HASSO HERING

A perspective from Oregon’s mid-Willamette Valley

Shutting the public out

Written August 19th, 2013 by

eugene police logoIn Eugene, the police department is making a change in its radio system so that the public can no longer listen to its calls on scanners. Some other departments in Oregon and around the country have done the same, the Register-Guard reports, all in the interest of keeping criminals or suspects from knowing what the cops are up to. In a free country that’s a development that is sad to see.

A Eugene police official told the paper there that officers responding to a call sometimes find the suspect listening to a scanner. If that’s true, then being able to listen to scanner traffic evidently hasn’t hampered the police in their work. If it had, the suspect would no longer have been there. Police don’t put sensitive information on the radio anyway.

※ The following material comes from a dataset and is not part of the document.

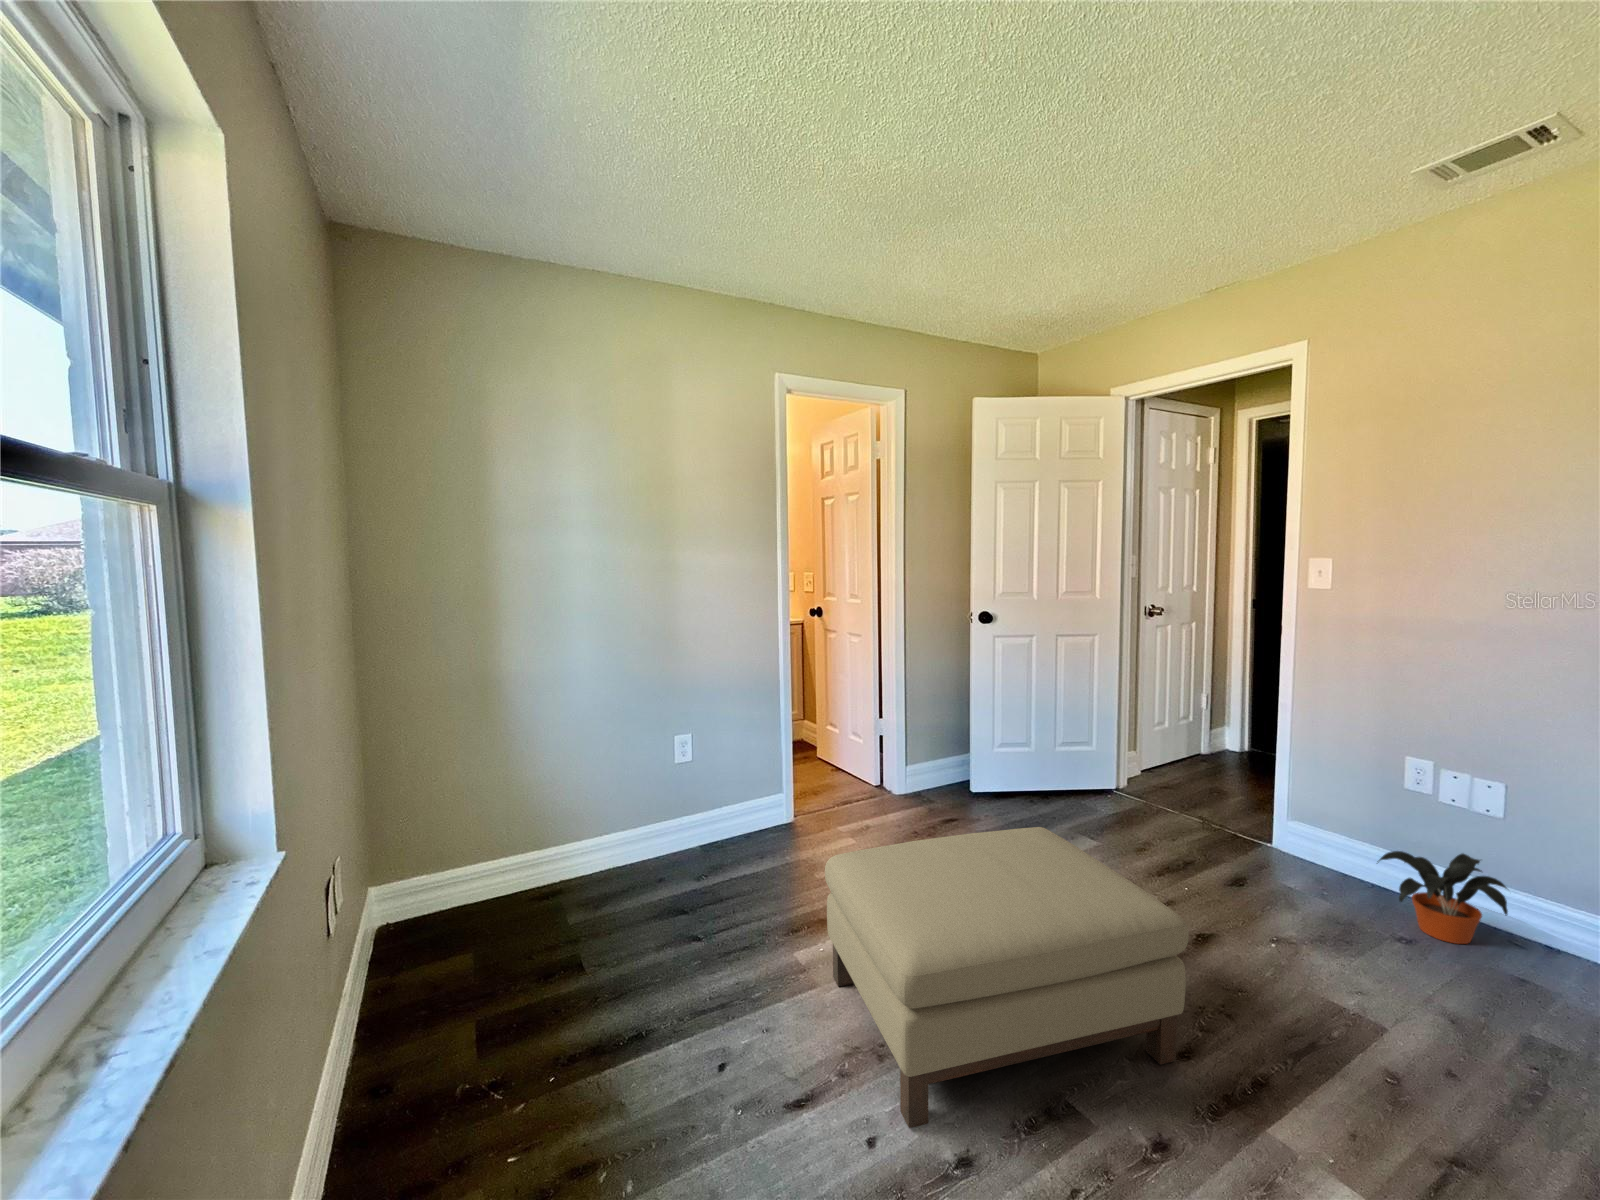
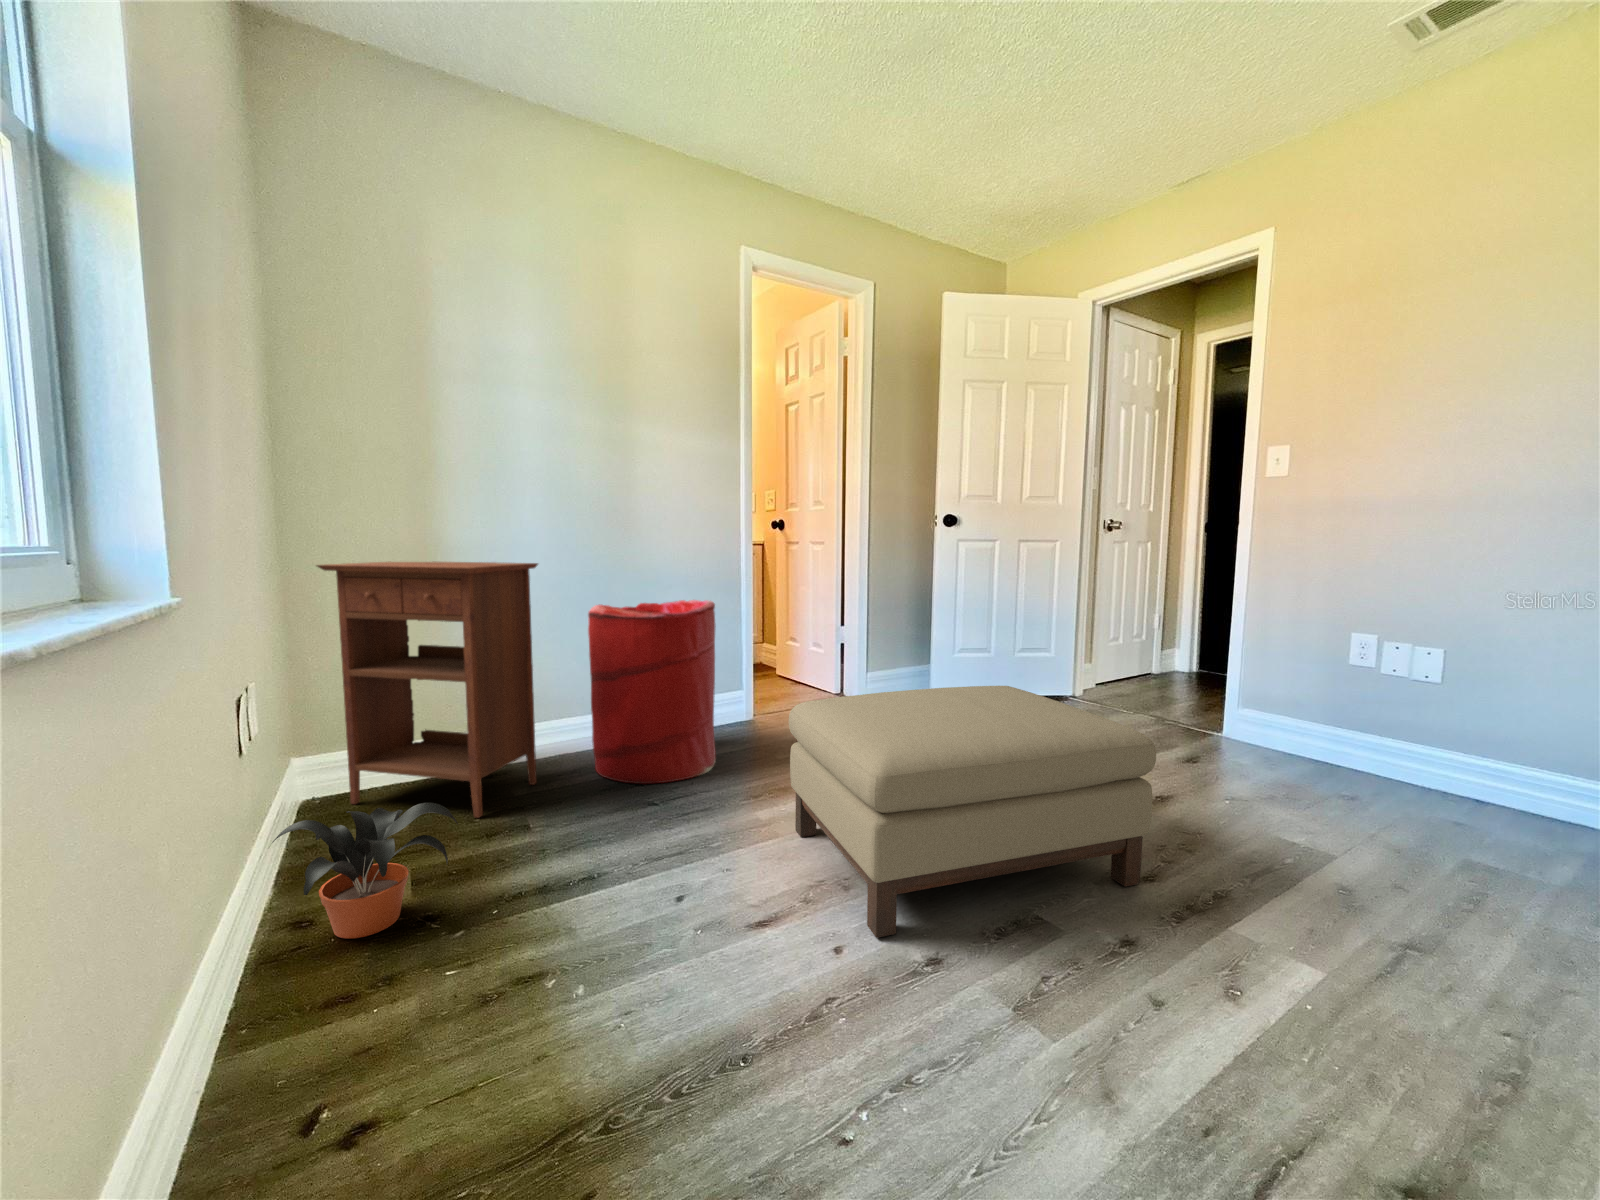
nightstand: none [389,695,589,954] -> present [317,561,538,818]
laundry hamper: none [635,717,757,910] -> present [588,600,716,784]
potted plant: present [1379,851,1508,944] -> present [272,803,458,939]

The scanner will never tell you about an impending drug raid early in the morning, for instance.

News organizations use scanners mostly to glean tips on local police calls for accidents or other emergencies. More important, some members of the public listen in as a hobby, as a form of entertainment.

Regardless of the reason, it seems to me there is great civic value in the general public being able to listen in on routine police calls. The police work for the public, after all. So the public has an interest in following what they do. For that reason, encrypting those transmissions as Eugene has done strikes me as wrong. (hh)

From Nancy Sturm via Facebook: I agree completely.  I have been an occasional listener to scanner traffic since my days in the office at the Burbank Daily Review.  We listen to the Rural Fire Dept. frequency now, a kind of sick redneck entertainment, I admit.  I don’t listen to the police frequency because there is just too much chatter but was surprised once to hear the phone number and home address broadcast for a female traffic offender.

From Michele LaBounty, via Facebook:  That afternoon in The Daily Tidings, I heard only a few words on the scanner – possible school bus crash on the Siskiyou Pass. Then I heard Neil Creek Road. I flew out of the newsroom with my camera and saying to you – “possible school bus crash!” A couple of rescue vehicles and I were the first at the scene. It was that horrible deadly bus crash over a ravine on I-5 in which Mt. Shasta High kids and others died. Thankfully, many survived.  We were able to tell the story and show the tragedy because of a few words on a scanner.